С чего вдруг эта фраза в подобный момент, он и сам не знал. Может, втайне надеялся, что девушка выбросит его как что-то нечистое, швырнет ему купюру в физиономию, обзовет извращенцем и прогонит развлекаться с его мертвецами. Ничего подобного.

– Это твои дела, зайка, – отозвалась жрица любви, механически натирая его член и оттягивая крайнюю плоть; потом ее опытная рука облекла нерешительно твердеющую плоть презервативом.

Амбруаза передернуло. Жесты врачихи. Он потянулся погладить грудь девушки, но та отшатнулась, как от ожога.

– Груди не трожь, – вскрикнула она, отталкивая его руку. И добавила: – Губы тоже. Или плати. Пятьдесят – это за минет и любовь.

Тон торговки, отчитывающей чересчур привередливого покупателя. Когда она взяла член в рот, у него возникло жуткое ощущение, что его пенис – пошлый кусок мяса, шмат убоины в целлофане, отдельный от остального тела. Потом он лег на нее и вздрогнул от соприкосновения с нейлоновыми чулками. Холодная кожа рептилии. Он закрыл глаза, чтобы не мешал верхний свет, заливающий лежанку, изо всех сил сосредоточился на вожделении и, прилежно подвигавшись взад-вперед, все же сумел излиться в это незнакомое еще пятью минутами раньше женское тело. Оргазм получился почти болезненный, вызванный только одним желанием – покончить с этим как можно скорее. Здание выплюнуло Амбруаза обратно на тротуар, он был противен самому себе. Пятьдесят евро, цена проклятия. Дома он ринулся под обжигающий душ и долго намыливал тело. От нее пахло смертью, несмотря на духи, – от нее, а не от него.

7

К приходу Манель Мадлен Колло опять успела выйти из дома и уже ковыляла по тротуару с сумкой через плечо. Ее девяностокилограммовая фигура, упакованная в плащ на два размера меньше, чем нужно, вперевалку семенила к перекрестку. Девушка поспешила к ней, взяла под свой зонтик и забрала из ее рук плетеную корзинку.

– Мадлен, ну сколько раз вам говорить, чтобы вы меня подождали? Право, вы ведете себя неразумно.

В ответ на упрек старушка, как всегда, взглянула на нее с видом побитой собаки.
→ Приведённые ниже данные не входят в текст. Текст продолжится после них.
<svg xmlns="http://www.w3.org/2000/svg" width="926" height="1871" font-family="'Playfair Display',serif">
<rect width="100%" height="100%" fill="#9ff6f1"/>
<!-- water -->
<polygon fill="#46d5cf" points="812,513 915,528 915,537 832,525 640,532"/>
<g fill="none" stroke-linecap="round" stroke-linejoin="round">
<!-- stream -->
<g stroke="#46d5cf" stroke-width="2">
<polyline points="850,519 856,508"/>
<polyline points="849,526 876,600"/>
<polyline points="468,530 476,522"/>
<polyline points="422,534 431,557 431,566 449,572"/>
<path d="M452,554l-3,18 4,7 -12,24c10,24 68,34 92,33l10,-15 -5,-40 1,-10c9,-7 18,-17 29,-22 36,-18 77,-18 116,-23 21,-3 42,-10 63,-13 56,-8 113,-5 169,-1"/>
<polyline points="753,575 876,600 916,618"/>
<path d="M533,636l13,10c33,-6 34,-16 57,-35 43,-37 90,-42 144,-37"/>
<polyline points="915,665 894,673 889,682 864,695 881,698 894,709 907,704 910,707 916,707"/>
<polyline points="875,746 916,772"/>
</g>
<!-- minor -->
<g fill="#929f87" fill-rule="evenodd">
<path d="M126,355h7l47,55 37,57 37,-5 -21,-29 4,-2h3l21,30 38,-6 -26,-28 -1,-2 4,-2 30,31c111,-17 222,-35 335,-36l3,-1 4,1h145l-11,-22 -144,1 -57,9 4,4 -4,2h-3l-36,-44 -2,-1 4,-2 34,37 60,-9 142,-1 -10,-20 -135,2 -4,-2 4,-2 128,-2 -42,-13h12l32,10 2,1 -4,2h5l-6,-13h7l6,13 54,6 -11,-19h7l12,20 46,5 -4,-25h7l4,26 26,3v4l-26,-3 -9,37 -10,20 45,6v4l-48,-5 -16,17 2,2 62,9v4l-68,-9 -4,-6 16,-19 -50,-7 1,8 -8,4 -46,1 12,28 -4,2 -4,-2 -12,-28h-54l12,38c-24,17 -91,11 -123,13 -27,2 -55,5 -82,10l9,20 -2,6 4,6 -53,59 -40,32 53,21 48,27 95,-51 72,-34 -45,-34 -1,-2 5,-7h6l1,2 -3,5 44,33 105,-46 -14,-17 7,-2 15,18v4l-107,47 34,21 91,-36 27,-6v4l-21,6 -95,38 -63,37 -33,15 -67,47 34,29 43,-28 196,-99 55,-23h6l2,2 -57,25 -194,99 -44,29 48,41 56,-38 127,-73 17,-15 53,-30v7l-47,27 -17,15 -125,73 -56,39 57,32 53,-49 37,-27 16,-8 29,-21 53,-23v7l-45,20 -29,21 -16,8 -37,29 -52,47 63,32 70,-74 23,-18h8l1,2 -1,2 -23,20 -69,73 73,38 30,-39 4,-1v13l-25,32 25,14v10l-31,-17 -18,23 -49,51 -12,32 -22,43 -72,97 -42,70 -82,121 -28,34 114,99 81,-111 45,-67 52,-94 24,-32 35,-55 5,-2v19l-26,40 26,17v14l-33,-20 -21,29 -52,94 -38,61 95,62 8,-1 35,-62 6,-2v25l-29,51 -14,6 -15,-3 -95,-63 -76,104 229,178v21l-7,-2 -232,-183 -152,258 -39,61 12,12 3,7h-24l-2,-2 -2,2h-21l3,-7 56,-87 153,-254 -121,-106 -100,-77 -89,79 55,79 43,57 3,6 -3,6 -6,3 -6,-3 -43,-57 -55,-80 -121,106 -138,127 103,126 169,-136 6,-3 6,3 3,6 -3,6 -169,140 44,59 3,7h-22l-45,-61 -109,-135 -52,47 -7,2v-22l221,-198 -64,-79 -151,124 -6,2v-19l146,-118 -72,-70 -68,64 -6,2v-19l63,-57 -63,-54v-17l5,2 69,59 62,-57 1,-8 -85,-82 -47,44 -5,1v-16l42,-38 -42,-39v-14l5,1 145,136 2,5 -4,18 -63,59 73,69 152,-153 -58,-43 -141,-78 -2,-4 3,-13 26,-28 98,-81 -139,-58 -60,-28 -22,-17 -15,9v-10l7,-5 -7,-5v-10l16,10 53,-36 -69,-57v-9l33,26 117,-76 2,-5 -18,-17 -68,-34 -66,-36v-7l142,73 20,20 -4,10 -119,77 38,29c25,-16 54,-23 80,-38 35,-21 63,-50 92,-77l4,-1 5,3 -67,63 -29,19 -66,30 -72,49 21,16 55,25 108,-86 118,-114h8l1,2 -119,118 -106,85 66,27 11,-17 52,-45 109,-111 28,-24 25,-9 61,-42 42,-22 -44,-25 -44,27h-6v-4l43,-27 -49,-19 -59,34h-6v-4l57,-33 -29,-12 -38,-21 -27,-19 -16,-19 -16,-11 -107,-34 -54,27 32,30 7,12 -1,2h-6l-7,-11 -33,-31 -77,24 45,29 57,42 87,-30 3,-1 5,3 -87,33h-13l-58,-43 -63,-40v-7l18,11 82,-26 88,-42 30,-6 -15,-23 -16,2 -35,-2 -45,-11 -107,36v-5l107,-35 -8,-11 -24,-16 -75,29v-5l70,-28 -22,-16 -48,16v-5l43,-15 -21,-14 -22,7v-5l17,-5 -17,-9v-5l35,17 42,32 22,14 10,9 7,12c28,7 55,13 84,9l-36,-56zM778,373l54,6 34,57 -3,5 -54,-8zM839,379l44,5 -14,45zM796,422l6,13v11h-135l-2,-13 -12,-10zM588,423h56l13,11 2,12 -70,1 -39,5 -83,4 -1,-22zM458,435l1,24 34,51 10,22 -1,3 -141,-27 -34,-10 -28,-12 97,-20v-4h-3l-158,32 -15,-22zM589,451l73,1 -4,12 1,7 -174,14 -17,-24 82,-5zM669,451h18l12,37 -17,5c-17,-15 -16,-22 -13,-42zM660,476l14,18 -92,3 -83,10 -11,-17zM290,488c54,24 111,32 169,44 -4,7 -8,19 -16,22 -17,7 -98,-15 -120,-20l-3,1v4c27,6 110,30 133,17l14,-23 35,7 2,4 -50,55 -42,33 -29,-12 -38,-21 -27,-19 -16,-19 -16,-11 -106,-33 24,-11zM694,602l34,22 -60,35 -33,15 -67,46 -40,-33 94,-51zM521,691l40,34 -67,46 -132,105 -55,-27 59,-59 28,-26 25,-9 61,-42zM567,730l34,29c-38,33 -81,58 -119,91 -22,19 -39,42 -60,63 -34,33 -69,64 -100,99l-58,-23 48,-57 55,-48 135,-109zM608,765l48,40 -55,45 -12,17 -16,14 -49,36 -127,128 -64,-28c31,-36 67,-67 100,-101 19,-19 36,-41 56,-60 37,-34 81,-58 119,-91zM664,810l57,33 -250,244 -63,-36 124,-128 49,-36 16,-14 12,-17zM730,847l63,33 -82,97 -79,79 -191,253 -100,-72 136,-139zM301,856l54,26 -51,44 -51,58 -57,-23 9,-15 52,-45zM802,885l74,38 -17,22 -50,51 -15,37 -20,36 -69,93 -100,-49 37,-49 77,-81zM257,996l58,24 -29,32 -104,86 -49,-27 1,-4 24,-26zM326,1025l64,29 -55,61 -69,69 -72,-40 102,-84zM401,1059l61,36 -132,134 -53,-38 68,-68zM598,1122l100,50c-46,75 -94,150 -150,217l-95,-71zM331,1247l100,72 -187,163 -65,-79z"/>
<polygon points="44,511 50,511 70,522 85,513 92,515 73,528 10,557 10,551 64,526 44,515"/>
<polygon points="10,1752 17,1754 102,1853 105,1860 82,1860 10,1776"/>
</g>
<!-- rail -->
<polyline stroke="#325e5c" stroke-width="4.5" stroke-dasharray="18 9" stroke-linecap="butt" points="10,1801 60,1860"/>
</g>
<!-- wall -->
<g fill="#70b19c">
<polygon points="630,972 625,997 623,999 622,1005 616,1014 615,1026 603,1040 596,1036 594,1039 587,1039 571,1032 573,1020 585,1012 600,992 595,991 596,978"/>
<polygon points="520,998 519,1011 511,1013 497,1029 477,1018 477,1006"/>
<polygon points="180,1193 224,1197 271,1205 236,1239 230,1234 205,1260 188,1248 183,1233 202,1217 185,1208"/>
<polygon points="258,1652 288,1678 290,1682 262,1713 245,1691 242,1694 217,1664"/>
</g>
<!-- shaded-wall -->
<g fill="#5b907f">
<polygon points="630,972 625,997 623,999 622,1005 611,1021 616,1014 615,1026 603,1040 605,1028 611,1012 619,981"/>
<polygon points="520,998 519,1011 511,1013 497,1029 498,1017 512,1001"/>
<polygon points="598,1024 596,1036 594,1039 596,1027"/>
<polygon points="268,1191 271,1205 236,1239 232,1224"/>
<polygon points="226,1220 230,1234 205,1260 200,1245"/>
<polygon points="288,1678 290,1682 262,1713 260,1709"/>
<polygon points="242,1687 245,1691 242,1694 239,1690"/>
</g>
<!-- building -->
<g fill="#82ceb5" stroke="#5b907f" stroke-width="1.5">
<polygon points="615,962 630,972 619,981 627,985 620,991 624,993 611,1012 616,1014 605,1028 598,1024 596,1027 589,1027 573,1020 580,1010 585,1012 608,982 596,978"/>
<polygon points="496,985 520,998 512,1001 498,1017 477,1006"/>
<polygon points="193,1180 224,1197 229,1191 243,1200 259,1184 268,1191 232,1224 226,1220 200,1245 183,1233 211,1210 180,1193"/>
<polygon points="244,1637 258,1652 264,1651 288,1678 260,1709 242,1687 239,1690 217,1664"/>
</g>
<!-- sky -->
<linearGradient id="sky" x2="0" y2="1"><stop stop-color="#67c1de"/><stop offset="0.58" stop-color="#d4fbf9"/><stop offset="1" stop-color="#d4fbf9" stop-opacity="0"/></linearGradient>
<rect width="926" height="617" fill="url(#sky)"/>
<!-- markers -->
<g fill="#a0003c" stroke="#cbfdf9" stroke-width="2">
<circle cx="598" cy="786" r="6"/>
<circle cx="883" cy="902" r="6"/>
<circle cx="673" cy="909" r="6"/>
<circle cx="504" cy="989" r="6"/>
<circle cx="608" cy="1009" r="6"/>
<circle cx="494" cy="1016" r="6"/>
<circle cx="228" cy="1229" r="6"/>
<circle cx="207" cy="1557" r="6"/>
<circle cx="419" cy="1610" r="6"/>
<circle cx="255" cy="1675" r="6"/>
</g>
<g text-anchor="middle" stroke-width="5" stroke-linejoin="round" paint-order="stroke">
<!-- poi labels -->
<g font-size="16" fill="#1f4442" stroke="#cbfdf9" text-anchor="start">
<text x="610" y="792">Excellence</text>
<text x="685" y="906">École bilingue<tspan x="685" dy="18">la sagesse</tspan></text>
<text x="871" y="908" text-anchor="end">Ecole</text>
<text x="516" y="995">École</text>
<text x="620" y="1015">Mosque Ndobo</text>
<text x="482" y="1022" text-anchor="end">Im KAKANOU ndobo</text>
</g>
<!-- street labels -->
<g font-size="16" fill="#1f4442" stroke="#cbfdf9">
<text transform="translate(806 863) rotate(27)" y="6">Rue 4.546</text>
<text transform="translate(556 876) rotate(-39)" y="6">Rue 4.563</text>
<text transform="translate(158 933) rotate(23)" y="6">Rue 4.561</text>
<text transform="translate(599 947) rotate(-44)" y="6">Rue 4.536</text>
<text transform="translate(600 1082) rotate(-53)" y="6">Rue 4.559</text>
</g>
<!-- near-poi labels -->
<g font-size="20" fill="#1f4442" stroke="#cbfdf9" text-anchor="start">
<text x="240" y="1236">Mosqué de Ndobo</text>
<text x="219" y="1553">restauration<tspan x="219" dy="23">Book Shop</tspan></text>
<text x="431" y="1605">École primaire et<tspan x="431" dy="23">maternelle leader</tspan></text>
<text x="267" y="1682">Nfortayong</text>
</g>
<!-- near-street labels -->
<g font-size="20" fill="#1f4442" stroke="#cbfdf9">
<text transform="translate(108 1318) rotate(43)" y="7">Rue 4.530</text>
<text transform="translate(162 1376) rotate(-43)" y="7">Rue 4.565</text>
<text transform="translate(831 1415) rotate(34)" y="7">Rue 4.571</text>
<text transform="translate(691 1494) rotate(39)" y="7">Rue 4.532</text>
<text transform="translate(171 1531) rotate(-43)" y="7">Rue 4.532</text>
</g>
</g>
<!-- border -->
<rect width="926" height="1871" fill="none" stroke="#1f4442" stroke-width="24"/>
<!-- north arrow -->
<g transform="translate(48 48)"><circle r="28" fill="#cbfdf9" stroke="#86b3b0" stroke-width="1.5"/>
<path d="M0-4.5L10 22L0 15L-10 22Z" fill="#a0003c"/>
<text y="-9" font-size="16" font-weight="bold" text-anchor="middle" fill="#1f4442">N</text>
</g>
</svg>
Она мастерски умела растопить сердце помощницы, и Манель в очередной раз не устояла перед сокрушенной физиономией подопечной. Невзирая на преклонный возраст, тучность и ревматизм, Мадлен Колло почитала делом доблести и геройства в любую погоду, в любой ветер, снег или дождь, как сегодня, ежедневно ходить в ближайший магазин, находившийся в добром полукилометре от дома. Милый и сдержанный нрав не мешал ей быть упрямой. Никто и ничто не могло воспрепятствовать ее священной миссии: сходить в “Максини” – “Максимум выбора, минимум цен”. Мадлен заходила в магазин с неизменным удовольствием, а обязанностью помощницы было следовать за ней, как тень, держа корзинку наготове. Вся процедура занимала не больше четверти часа: всего две-три покупки, только чтобы хватило до завтра.

– Сама не знаю, зачем я туда хожу, – призналась она однажды Манель, когда та спросила, откуда у нее эта странная привычка. – Видите ли, мне это почему-то помогает. Раньше я ходила в церковь к короткой утрене, а теперь в нашем квартале ни месс, ни кюре. Ну, я и переключилась на “Максини”. Они по дороге в церковь, и открыто всегда. Мне почему-то приятно смотреть на полки, столько там всего расставлено и в таком порядке. Глупо, конечно, но еще у меня появляется цель на завтра. В воскресенье они не работают, и я себя чувствую не в своей тарелке. Тоска, и день так долго тянется. У меня куча знакомых вдов, которые по воскресеньям ходят на кладбище к своему покойнику, а мне полированный кусок гранита ни к чему, мой Деде мне и так ответит, когда захочется с ним поболтать. Не люблю кладбища и не люблю воскресенья, – вздохнула она.